Without knowledge of the underlying model we can approximate a validation error by excluding part of the dataset from the fitting procedure. Leaving out part of the dataset, and fitting a model to the rest is called cross validation. Using 5-folds, one fifth of the data is left out while the rest is used to fit the model. The validation error would take the RMS value of all the left out folds. Using this technique on a polynomial fit shows a shortcomming of this type of model: polynomials should never extrapolate beyond the dataset. Folds 1 and 5 leave out the tails of the dataset, and the validation error quickly grows for degrees greater than 4.

Regularization

The basis idea can be extended for any function that is linear in its coefficients. Consider a sum of sines and cosines

\[f(x) = \sum_{k=1}^K \alpha_k \cos(\omega_k x) + \beta_k \sin(\omega_k x)\]

where $\omega_k = k \omega_1$ is a integer multiple of some fundamental frequency. The basis $A$ has $2K$ parameters to estimate: the amplitude of each cosine and sine for each frequency $k\omega_1$. A least squares fit will accurately model the dataset, however the cosine coefficients are on the order of $\alpha_k \approx 10^{12}$. We can use knowledge that the coefficients should be small (the exact model with $\omega_1 = \pi /2$ is $\beta_4 = 1$). In order to penalize large coefficients, we augment the least squares objective

\[\text{minimize} \quad \| A \theta - y^d \|_2 + \lambda \| \theta \|_2\]
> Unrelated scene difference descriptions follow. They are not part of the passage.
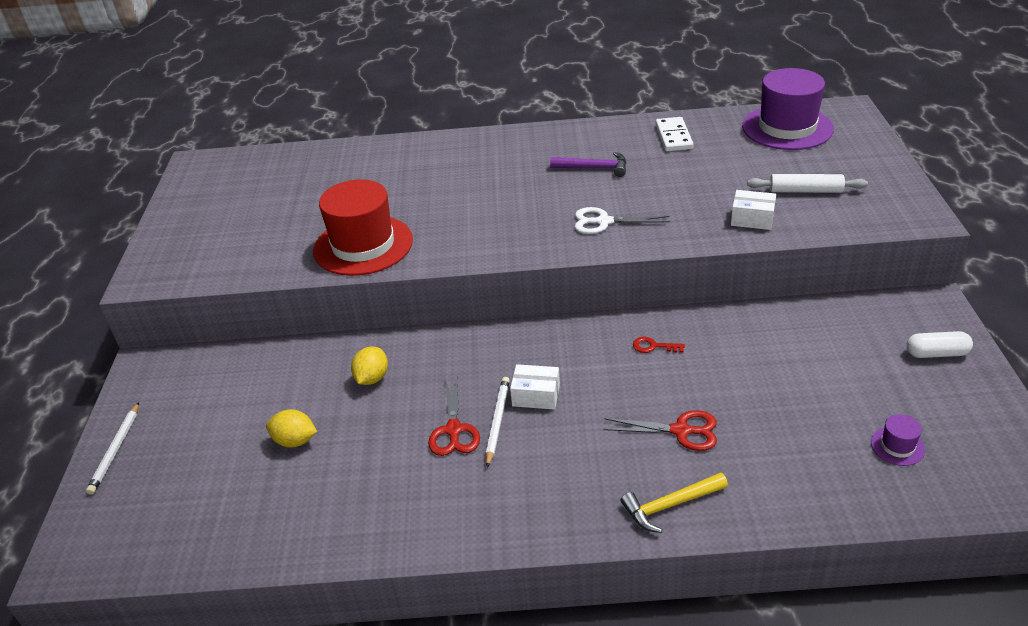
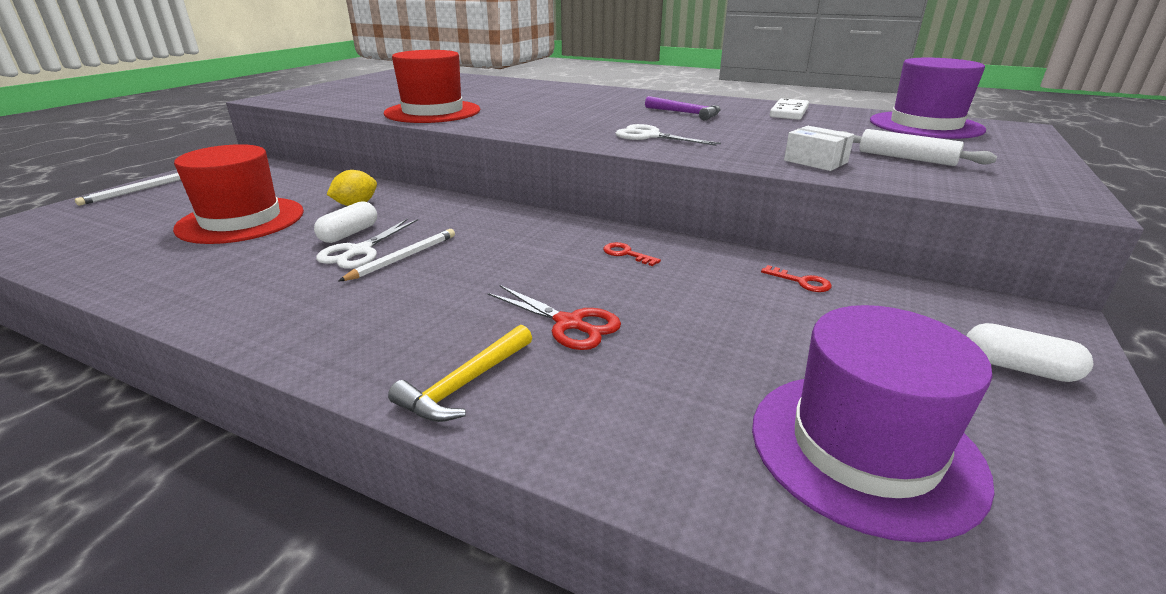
camera: 25 degrees right, 10 degrees down
(295, 441) = (241, 220): yellow lemon -> red hat
(417, 415) = (349, 234): none -> white capsule
(454, 430) = (360, 251): red scissors -> white scissors
(536, 395) = (464, 252): white box -> none
(670, 505) = (465, 384): yellow hammer -> yellow hammer turned 60 degrees counterclockwise
(786, 327) = (801, 282): none -> red key
(897, 446) = (864, 448): purple hat -> purple hat, size x2.42

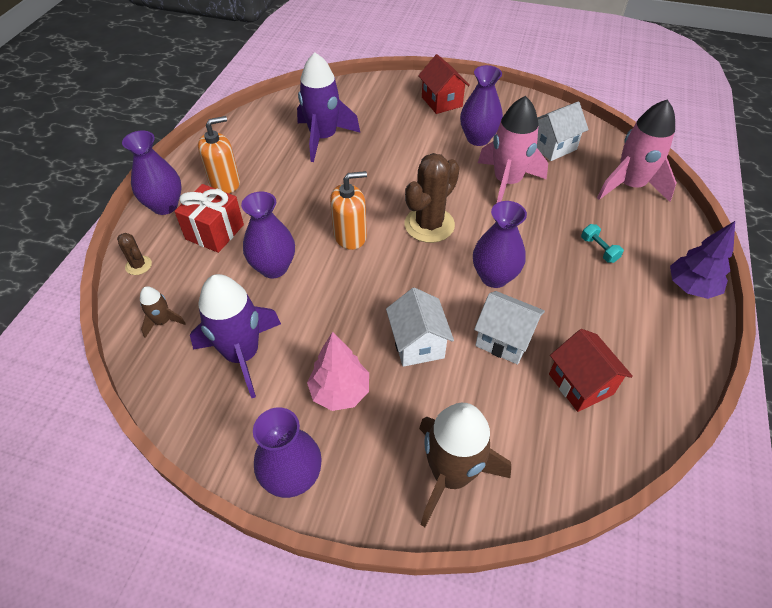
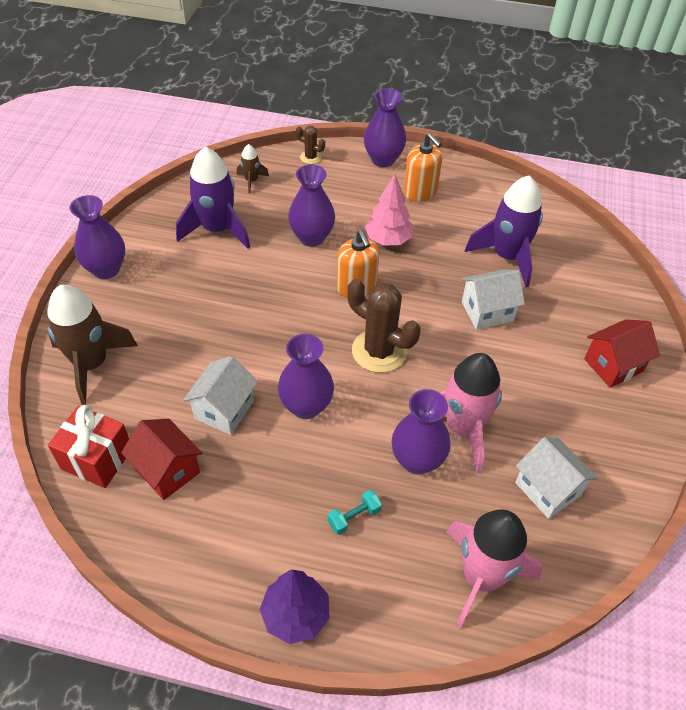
camera: 85 degrees right, 0 degrees up
(138, 265) = (310, 157): brown cactus -> brown cactus turned 75 degrees clockwise
(215, 232) = (353, 195): red gift -> red gift (97, 458)
(340, 392) = (176, 291): pink tree -> pink tree (388, 239)
(417, 343) = (222, 342): white house -> white house (487, 311)
(478, 138) = (543, 402): purple vase -> purple vase (417, 460)
(580, 384) = (167, 471): red house -> red house turned 75 degrees clockwise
with a new tuning parameter $\lambda$. This is called Ridge Regression.

Sweeping through $\lambda = [0.001, 100]$ traces out a tradeoff curve between the coefficient size and residuals. The curve has an obvious knee, where increasing $\theta$ does not return much smaller residuals. Comparing the knee to the smallest Test MSE of the actual sine curve shows this is a good hueristic for choosing the best $\lambda^*$. The plot below shows the model prediction using the knee-optimal regularization, and the coefficient values. The largest coefficients are $\beta_4, \beta_5, \beta_6$. Some higher frequencies are present which try to fit the noise.

Ridge regression tries fitting the noise in the data and the model excites many frequencies. Attempting to choose the fewest number of frequencies (called the cardinality $\textbf{card}(\theta)$) is a NP-hard combinatorial optimization problem with $K! / (k! (K - k)!)$ possibilities. Each $k$ subset of frequencies requires enumerating over all possible models with nonzero coefficients. With $K=30$ there are over 1 Billion models to check.
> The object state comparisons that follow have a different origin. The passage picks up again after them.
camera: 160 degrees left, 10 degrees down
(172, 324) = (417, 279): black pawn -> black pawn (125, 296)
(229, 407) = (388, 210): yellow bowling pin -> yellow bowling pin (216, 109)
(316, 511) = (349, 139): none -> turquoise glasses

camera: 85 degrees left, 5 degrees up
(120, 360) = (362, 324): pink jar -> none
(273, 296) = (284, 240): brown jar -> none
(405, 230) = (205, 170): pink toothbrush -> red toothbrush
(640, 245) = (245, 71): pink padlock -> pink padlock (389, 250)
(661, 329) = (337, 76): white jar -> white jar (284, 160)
Fortunately this problem can be solved in polynomial time using a different regularization technique

\[\text{minimize} \quad \| A \theta - y^d \|_2 + \lambda \| \theta \|_1\]

by minimizing the absolute value of the coefficients. This is called the Lasso selector. This is no longer Least-Squares and there is no formula which directly solves the minimization. Instead an iterative algorithm traverses the parameter space to find a global minimum. Discussing how this works is the subject for another post, so I use a library function sklearn.linear_model.LassoCV. This takes a sequence of $\lambda$ and returns the best model fit by 5-fold cross-validation.
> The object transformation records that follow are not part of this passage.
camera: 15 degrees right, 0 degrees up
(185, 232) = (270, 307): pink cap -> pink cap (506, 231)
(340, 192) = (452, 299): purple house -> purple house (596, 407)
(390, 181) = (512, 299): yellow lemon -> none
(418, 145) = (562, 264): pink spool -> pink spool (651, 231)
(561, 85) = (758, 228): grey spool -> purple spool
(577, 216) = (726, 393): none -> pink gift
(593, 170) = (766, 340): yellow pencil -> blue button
Lasso finds the best model has 4 non-zero frequencies and the most significant is $\beta_5$. Comapared to Ridge Regression the Lasso fit is much closer to underlying sine curve.

Conclusion

A sinusoid is a highly nonlinear function. Fitting a line $y=b + mx$ is an obviously terrible model, but illustrative for how a model fitting procedure should work. A guess and check procedure requires many checks and becomes infeasible for large datasets. Least-Squares incorporates finds an optimal line fit by correlating the variance in $x$ with variance with $y$. Transforming $x$ into a different basis enables a general linear model fit, such as with polynomials or sinusoids. Regularizing the model coefficients restricts the large basis space to reasonable values.